The $70 billion threshold aligns Meta’s capital plan with the scale of national energy projects and large infrastructure initiatives. It represents one of the largest corporate investments in compute capacity ever recorded. That level of ambition increases pressure to demonstrate efficiency and sustained performance.
Market positioning
Despite the expense, Meta’s advertising engine remains powerful. The company’s AI-optimized ad tools are sharpening campaign automation, improving video quality, and expanding reach across Instagram Reels, WhatsApp, and Threads. More than 3.5 billion people use at least one Meta app daily, reinforcing the platform’s dominance.

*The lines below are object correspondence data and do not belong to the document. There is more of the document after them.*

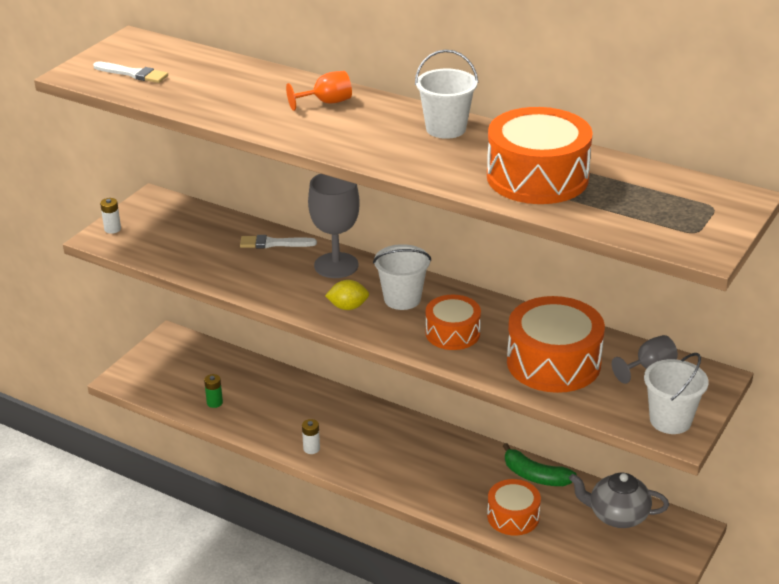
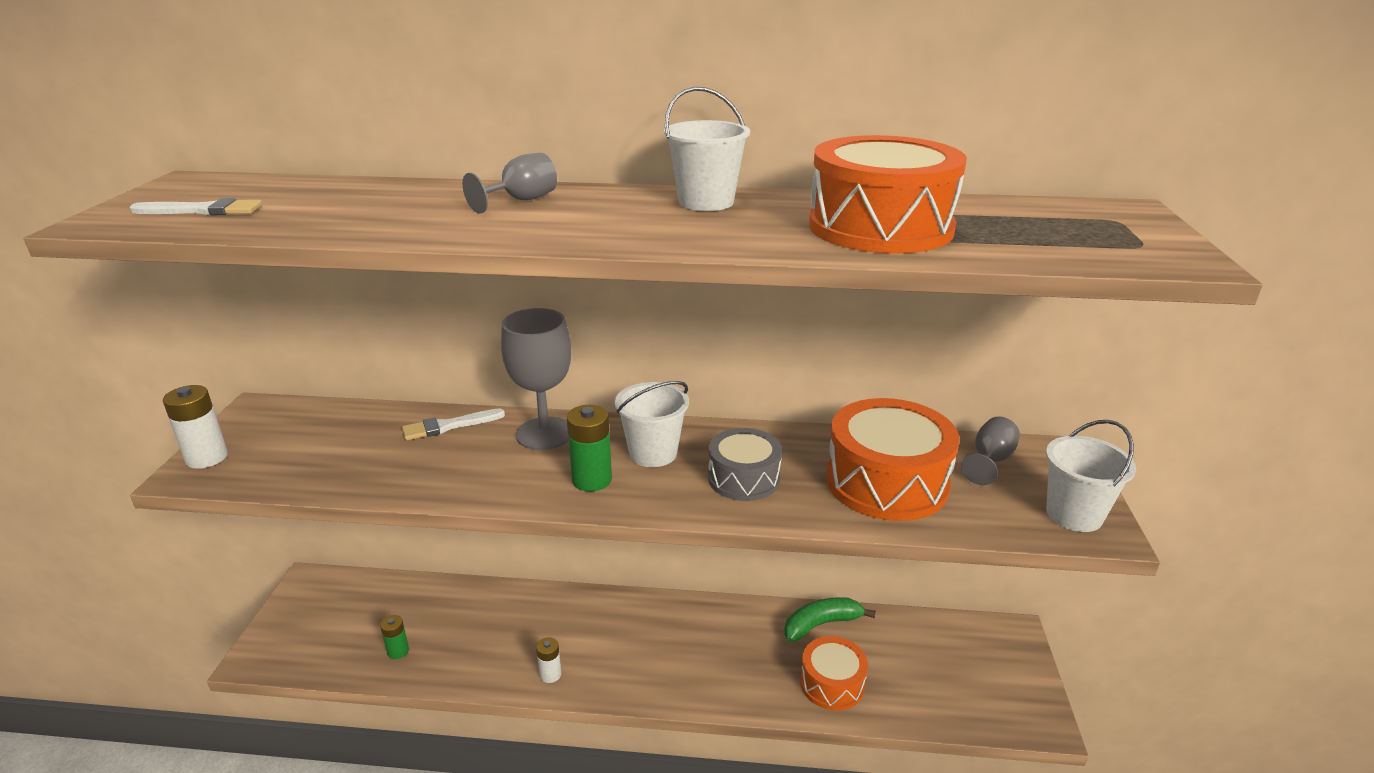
camera: 25 degrees left, 5 degrees down
(112, 229) = (207, 458): white battery -> white battery, size x1.63
(326, 102) = (521, 200): orange goblet -> grey goblet
(348, 307) = (592, 480): yellow lemon -> green battery
(452, 333) = (744, 478): orange drum -> grey drum
(535, 476) = (821, 624): green banana -> green banana turned 150 degrees clockwise
(617, 516) = (934, 643): grey teapot -> none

For now, AI directly supports the company’s core business. Even if superintelligence remains distant, the compute built for it enhances ad performance, audience targeting, and product development.
Near-term outlook
Meta’s aggressive capital allocation hints at a longer horizon for profitability, but also at deeper integration of AI across its stack. The company’s forecasted Q4 revenue range of $56–$59 billion aligns with steady ad growth but implies limited short-term margin relief. The question now is whether Meta can sustain investor confidence through the superintelligence buildout cycle.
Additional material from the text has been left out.